Cette liste englobe des systèmes de haute technologie pour le guidage des missiles et des bombes, ainsi que des pistolets mitrailleurs.
Mandats d'arrêts : Paris botte en touche
Dernière volte-face en date : les mandats d'arrêts contre Netanyahu et Yoav Gallant.
L'émission par la Cour pénale internationale (CPI), le 21 novembre, de mandats d'arrêts pour crimes de guerre et crimes contre l'humanité à l'encontre de Benjamin Netanyahu et de son ex-ministre de la Défense Yoav Gallant a également suscité un positionnement très flou en France.
‘’Fidèle à son engagement de longue date en soutien à la justice internationale, elle rappelle son attachement au travail indépendant de la Cour, conformément au Statut de Rome’’, avait d’abord indiqué le Quai d’Orsay dans un communiqué publié au lendemain des mandats d'arrêts.
Or, concernant la possibilité d’une arrestation de Benyamin Netanyahu en France, le Quai d’Orsay s'est contenté d’affirmer qu’il s’agissait d’une ‘’question juridiquement complexe’’ nécessitant une analyse approfondie.

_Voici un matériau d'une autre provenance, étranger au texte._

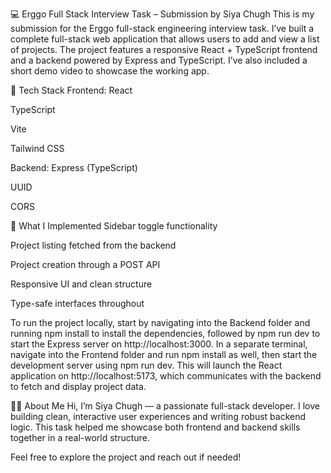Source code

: 💻 Erggo Full Stack Interview Task – Submission by Siya Chugh This is my submission for the Erggo full-stack engineering interview task. I’ve built a complete full-stack web application that allows users to add and view a list of projects. The project features a responsive React + TypeScript frontend and a backend powered by Express and TypeScript. I’ve also included a short demo video to showcase the working app.

🔧 Tech Stack Frontend: React

TypeScript

Vite

Tailwind CSS

Backend: Express (TypeScript)

UUID

CORS

🧠 What I Implemented Sidebar toggle functionality

Project listing fetched from the backend

Project creation through a POST API

Responsive UI and clean structure

Type-safe interfaces throughout

To run the project locally, start by navigating into the Backend folder and running npm install to install the dependencies, followed by npm run dev to start the Express server on http://localhost:3000. In a separate terminal, navigate into the Frontend folder and run npm install as well, then start the development server using npm run dev. This will launch the React application on http://localhost:5173, which communicates with the backend to fetch and display project data.

🙋‍♀️ About Me Hi, I’m Siya Chugh — a passionate full-stack developer. I love building clean, interactive user experiences and writing robust backend logic. This task helped me showcase both frontend and backend skills together in a real-world structure.

Feel free to explore the project and reach out if needed!

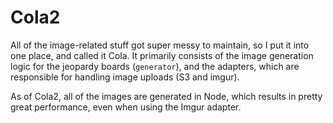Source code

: # Cola2

All of the image-related stuff got super messy to maintain, so I put it into one place, and called it Cola. It primarily consists of the image generation logic for the jeopardy boards (`generator`), and the adapters, which are responsible for handling image uploads (S3 and imgur).

As of Cola2, all of the images are generated in Node, which results in pretty great performance, even when using the Imgur adapter.

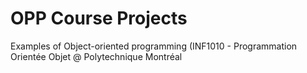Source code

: # OPP Course Projects

Examples of Object-oriented programming (INF1010 - Programmation Orientée Objet @ Polytechnique Montréal
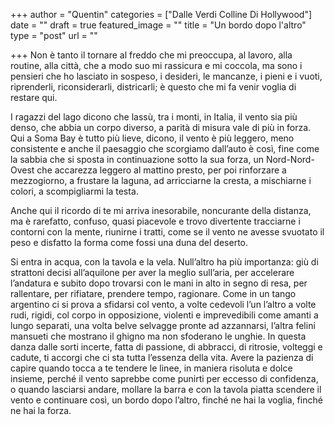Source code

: +++
author = "Quentin"
categories = ["Dalle Verdi Colline Di Hollywood"]
date = ""
draft = true
featured_image = ""
title = "Un bordo dopo l'altro"
type = "post"
url = ""

+++
Non è tanto il tornare al freddo che mi preoccupa, al lavoro, alla routine, alla città, che a modo suo mi rassicura e mi coccola, ma sono i pensieri che ho lasciato in sospeso, i desideri, le mancanze, i pieni e i vuoti, riprenderli, riconsiderarli, districarli; è questo che mi fa venir voglia di restare qui.

I ragazzi del lago dicono che lassù, tra i monti, in Italia, il vento sia più denso, che abbia un corpo diverso, a parità di misura vale di più in forza. Qui a Soma Bay è tutto più lieve, dicono, il vento è più leggero, meno consistente e anche il paesaggio che scorgiamo dall’auto è così, fine come la sabbia che si sposta in continuazione sotto la sua forza, un Nord-Nord-Ovest che accarezza leggero al mattino presto, per poi rinforzare a mezzogiorno, a frustare la laguna, ad arricciarne la cresta, a mischiarne i colori, a scompigliarmi la testa.

Anche qui il ricordo di te mi arriva inesorabile, noncurante della distanza, ma è rarefatto, confuso, quasi piacevole e trovo divertente tracciarne i contorni con la mente, riunirne i tratti, come se il vento ne avesse svuotato il peso e disfatto la forma come fossi una duna del deserto.

Si entra in acqua, con la tavola e la vela. Null’altro ha più importanza: giù di strattoni decisi all’aquilone per aver la meglio sull’aria, per accelerare l’andatura e subito dopo trovarsi con le mani in alto in segno di resa, per rallentare, per rifiatare, prendere tempo, ragionare. Come in un tango argentino ci si prova a sfidarsi col vento, a volte cedevoli l’un l’altro a volte rudi, rigidi, col corpo in opposizione, violenti e imprevedibili come amanti a lungo separati, una volta belve selvagge pronte ad azzannarsi, l’altra felini mansueti che mostrano il ghigno ma non sfoderano le unghie. In questa danza dalle sorti incerte, fatta di passione, di abbracci, di ritrosie, volteggi e cadute, ti accorgi che ci sta tutta l’essenza della vita. Avere la pazienza di capire quando tocca a te tendere le linee, in maniera risoluta e dolce insieme, perché il vento saprebbe come punirti per eccesso di confidenza, o quando lasciarsi andare, mollare la barra e con la tavola piatta scendere il vento e continuare così, un bordo dopo l’altro, finché ne hai la voglia, finché ne hai la forza.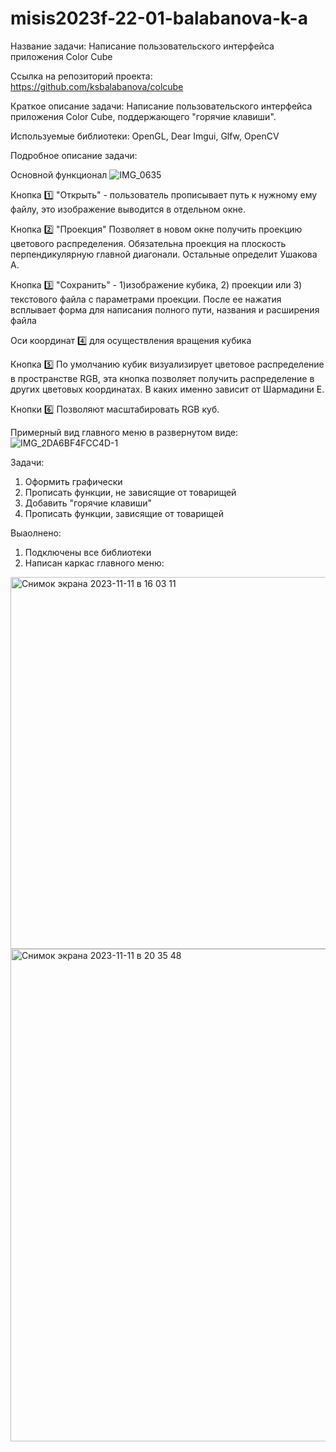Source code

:# misis2023f-22-01-balabanova-k-a

Название задачи: Написание пользовательского интерфейса приложения Color Cube

Ссылка на репозиторий проекта: https://github.com/ksbalabanova/colcube

Краткое описание задачи: Написание пользовательского интерфейса приложения Color Cube, поддержающего "горячие клавиши".

Используемые библиотеки: OpenGL, Dear Imgui, Glfw, OpenCV

Подробное описание задачи:

Основной функционал ![IMG_0635](https://github.com/ksbalabanova/misis2023f-22-01-balabanova-k-a/assets/114703175/42681656-0499-43f8-a27f-45e656eb4b9c)


Кнопка 1️⃣ "Открыть" - пользователь прописывает путь к нужному ему файлу, это изображение выводится в отдельном окне.

Кнопка 2️⃣ "Проекция" Позволяет в новом окне получить проекцию цветового распределения. Обязательна проекция на плоскость перпендикулярную главной диагонали. Остальные определит Ушакова А.

Кнопка 3️⃣ "Сохранить" - 1)изображение кубика, 2) проекции или 3) текстового файла с параметрами проекции. После ее нажатия всплывает форма для написания полного пути, названия и расширения файла

Оси координат 4️⃣ для осуществления вращения кубика

Кнопка 5️⃣ По умолчанию кубик визуализирует цветовое распределение в пространстве RGB, эта кнопка позволяет получить распределение в других цветовых координатах. В каких именно зависит от Шармадини Е.

Кнопки 6️⃣ Позволяют масштабировать RGB куб.

Примерный вид главного меню в развернутом виде:![IMG_2DA6BF4FCC4D-1](https://github.com/ksbalabanova/misis2023f-22-01-balabanova-k-a/assets/114703175/5e4a72e7-80d8-4e43-bde5-8df09f8bb3ec)

Задачи:
1) Оформить графически
2) Прописать функции, не зависящие от товарищей
3) Добавить "горячие клавиши"
4) Прописать функции, зависящие от товарищей

Выаолнено:
1) Подключены все библиотеки
2) Написан каркас главного меню:
<img width="595" alt="Снимок экрана 2023-11-11 в 16 03 11" src="https://github.com/ksbalabanova/misis2023f-22-01-balabanova-k-a/assets/114703175/235cdf72-32e9-48d3-85ec-faa4565ac0cd">
<img width="788" alt="Снимок экрана 2023-11-11 в 20 35 48" src="https://github.com/ksbalabanova/misis2023f-22-01-balabanova-k-a/assets/114703175/e127b023-c694-4ed9-928a-7853a84101ca">
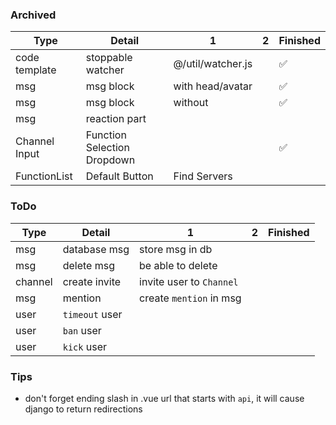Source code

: ### Archived

|Type|Detail|1|2|Finished|
|---|---|---|---|---|
|code template|stoppable watcher|@/util/watcher.js|   |✅|
|msg|msg block|with head/avatar|   |✅|
|msg|msg block|without|   |✅|
|msg|reaction part|   |   ||
|Channel Input|Function Selection Dropdown|   |   |✅|
|FunctionList|Default Button|Find Servers|   ||

### ToDo

|Type|Detail|1|2|Finished|
|---|---|---|---|---|
|msg|database msg|store msg in db||
|msg|delete msg|be able to delete||
|channel|create invite|invite user to `Channel`||
|msg|mention|create `mention` in msg||
|user|`timeout` user|||
|user|`ban` user|||
|user|`kick` user|||



### Tips

 - don't forget ending slash in .vue url that starts with `api`, it will cause django to return redirections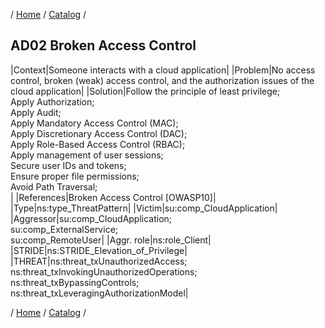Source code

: / [Home](/acctp/) / [Catalog](/acctp/catalog/) /

## AD02 Broken Access Control

|Context|Someone interacts with a cloud application|
|Problem|No access control, broken (weak) access control, and the authorization issues of the cloud application|
|Solution|Follow the principle of least privilege;<br /> Apply Authorization;<br /> Apply Audit;<br /> Apply Mandatory Access Control (MAC);<br /> Apply Discretionary Access Control (DAC);<br /> Apply Role-Based Access Control (RBAC);<br /> Apply management of user sessions;<br /> Secure user IDs and tokens;<br /> Ensure proper file permissions;<br /> Avoid Path Traversal;<br />|
|References|Broken Access Control [OWASP10]|
|Type|ns:type_ThreatPattern|
|Victim|su:comp_CloudApplication|
|Aggressor|su:comp_CloudApplication;<br /> su:comp_ExternalService;<br /> su:comp_RemoteUser|
|Aggr. role|ns:role_Client|
|STRIDE|ns:STRIDE_Elevation_of_Privilege|
|THREAT|ns:threat_txUnauthorizedAccess;<br /> ns:threat_txInvokingUnauthorizedOperations;<br /> ns:threat_txBypassingControls;<br /> ns:threat_txLeveragingAuthorizationModel|

/ [Home](/acctp/) / [Catalog](/acctp/catalog/) /
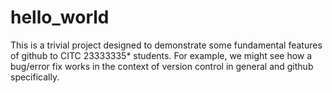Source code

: # hello_world
This is a trivial project designed to demonstrate some 
fundamental features of github to CITC 23333335* students.
For example, we might see how a bug/error fix works in the
context of version control in general and github specifically.
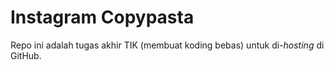 # Instagram Copypasta
Repo ini adalah tugas akhir TIK (membuat koding bebas) untuk di-*hosting* di GitHub.
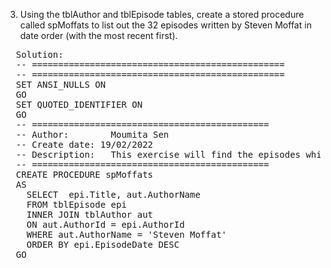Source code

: 3) Using the tblAuthor and tblEpisode tables, create a stored procedure called spMoffats to list out the 32 episodes written by Steven Moffat in date order (with the most recent first).

<pre>
  Solution:
  -- ================================================
  -- ================================================
  SET ANSI_NULLS ON
  GO
  SET QUOTED_IDENTIFIER ON
  GO
  -- =============================================
  -- Author:		Moumita Sen
  -- Create date: 19/02/2022
  -- Description:	This exercise will find the episodes which are written by Steven Moffat
  -- =============================================
  CREATE PROCEDURE spMoffats
  AS
    SELECT  epi.Title, aut.AuthorName
    FROM tblEpisode epi
    INNER JOIN tblAuthor aut
    ON aut.AuthorId = epi.AuthorId
    WHERE aut.AuthorName = 'Steven Moffat'
    ORDER BY epi.EpisodeDate DESC
  GO


</pre>
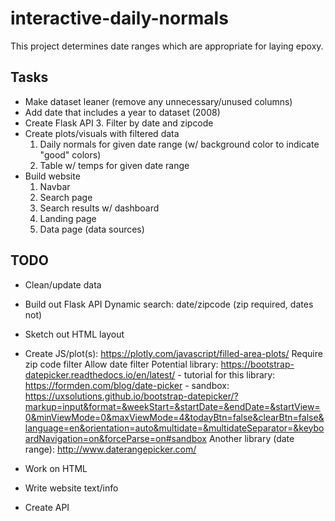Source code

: # interactive-daily-normals
This project determines date ranges which are appropriate for laying epoxy.

## Tasks
* Make dataset leaner (remove any unnecessary/unused columns)
* Add date that includes a year to dataset (2008)
* Create Flask API
    3. Filter by date and zipcode
* Create plots/visuals with filtered data
    1. Daily normals for given date range (w/ background color to indicate "good" colors)
    2. Table w/ temps for given date range
* Build website
    1. Navbar 
    2. Search page
    3. Search results w/ dashboard
    4. Landing page
    5. Data page (data sources)


## TODO
* Clean/update data
* Build out Flask API
    Dynamic search: date/zipcode (zip required, dates not)
* Sketch out HTML layout
* Create JS/plot(s): https://plotly.com/javascript/filled-area-plots/ 
    Require zip code filter
    Allow date filter
        Potential library: https://bootstrap-datepicker.readthedocs.io/en/latest/  - tutorial for this library: https://formden.com/blog/date-picker - sandbox: https://uxsolutions.github.io/bootstrap-datepicker/?markup=input&format=&weekStart=&startDate=&endDate=&startView=0&minViewMode=0&maxViewMode=4&todayBtn=false&clearBtn=false&language=en&orientation=auto&multidate=&multidateSeparator=&keyboardNavigation=on&forceParse=on#sandbox 
        Another library (date range): http://www.daterangepicker.com/ 

* Work on HTML
* Write website text/info
* Create API
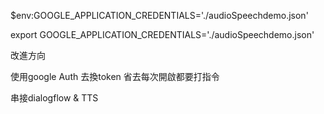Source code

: $env:GOOGLE_APPLICATION_CREDENTIALS='./audioSpeechdemo.json'

export GOOGLE_APPLICATION_CREDENTIALS='./audioSpeechdemo.json'

改進方向

使用google Auth 去換token 省去每次開啟都要打指令

串接dialogflow & TTS
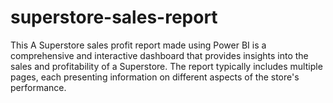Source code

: # superstore-sales-report
This A Superstore sales profit report made using Power BI is a comprehensive and interactive dashboard that provides insights into the sales and profitability of a Superstore. The report typically includes multiple pages, each presenting information on different aspects of the store's performance.
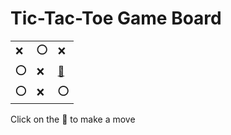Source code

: # Tic-Tac-Toe Game Board
|   |   |   |
|---|---|---|
|❌ |⭕ |❌ |
|⭕ |❌ |[🔎](XOXOXOOXO.md) |
|⭕ |❌ |⭕ |

Click on the 🔎 to make a move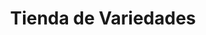---
title: "Tienda de Variedades"
url: /ciudad-satelite/tienda-de-variedades-calle-25-a/
shop: Lebensmittel
---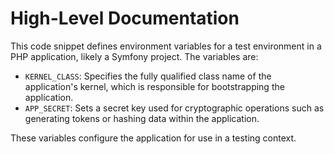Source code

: # High-Level Documentation

This code snippet defines environment variables for a test environment in a PHP application, likely a Symfony project. The variables are:

- `KERNEL_CLASS`: Specifies the fully qualified class name of the application's kernel, which is responsible for bootstrapping the application.
- `APP_SECRET`: Sets a secret key used for cryptographic operations such as generating tokens or hashing data within the application.

These variables configure the application for use in a testing context.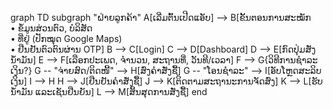 graph TD
    subgraph "ຝ່າຍລູກຄ້າ"
        A[ເລີ່ມຕົ້ນເປີດແອັບ] --> B[ຂັ້ນຕອນການສະໝັກ<br>• ຂໍ້ມູນສ່ວນຕົວ, ບໍລິສັດ<br>• ທີ່ຢູ່ (ປັກໝຸດ Google Maps)<br>• ຢືນຢັນຕົວຕົນຜ່ານ OTP]
        B --> C[Login]
        C --> D[Dashboard]
        D --> E[ກົດປຸ່ມສັ່ງນ້ຳມັນ]
        E --> F[ເລືອກປະເພດ, ຈຳນວນ, ສະຖານທີ່, ວັນທີ/ເວລາ]
        F --> G{ວິທີການຊຳລະເງິນ?}
        G -- "ຈ່າຍສົດ/ຕິດໜີ້" --> H[ສົ່ງຄຳສັ່ງຊື້]
        G -- "ໂອນຊຳລະ" --> I[ອັບໂຫຼດສະລິບເງິນ]
        I --> H
        H --> J[ຢືນຢັນຄຳສັ່ງຊື້]
        J --> K[ຕິດຕາມສະຖານະການຈັດສົ່ງ]
        K --> L[ຮັບນ້ຳມັນ ແລະເຊັນຢືນຍັນ]
        L --> M[ສິ້ນສຸດການສັ່ງຊື້]
    end

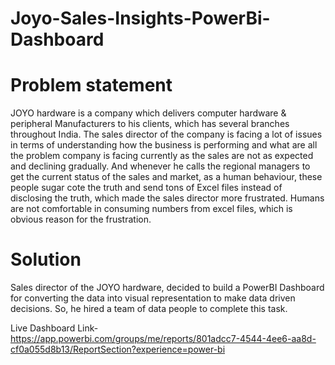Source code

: # Joyo-Sales-Insights-PowerBi-Dashboard
# Problem statement
JOYO hardware is a company which delivers computer hardware & peripheral Manufacturers to his clients, which has several branches throughout India. The sales director of the company is facing a lot of issues in terms of understanding how the business is performing and what are all the problem company is facing currently as the sales are not as expected and declining gradually. And whenever he calls the regional managers to get the current status of the sales and market, as a human behaviour, these people sugar cote the truth and send tons of Excel files instead of disclosing the truth, which made the sales director more frustrated. Humans are not comfortable in consuming numbers from excel files, which is obvious reason for the frustration.

# Solution
Sales director of the JOYO hardware, decided to build a PowerBI Dashboard for converting the data into visual representation to make data driven decisions. So, he hired a team of data people to complete this task.

Live Dashboard Link- 
https://app.powerbi.com/groups/me/reports/801adcc7-4544-4ee6-aa8d-cf0a055d8b13/ReportSection?experience=power-bi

Plus tard, pressée de questions pour savoir si le dirigeant israélien pourrait être arrêté, la France a été le premier pays à avoir évoqué une "immunité", quand l'Italie ou le Royaume-Uni ont immédiatement annoncé qu'ils respecteraient leur engagement auprès de la CPI.
Ainsi, après toute cette politique de grand écart, qui a suscité des critiques autant en France qu’à l’international, il reste à voir si cette conférence sur la reconnaissance de la Palestine coprésidée par la France, n’est pas un nouveau coup de communication visant à faire un écran de fumée sur des positions antécédentes peu glorieuses.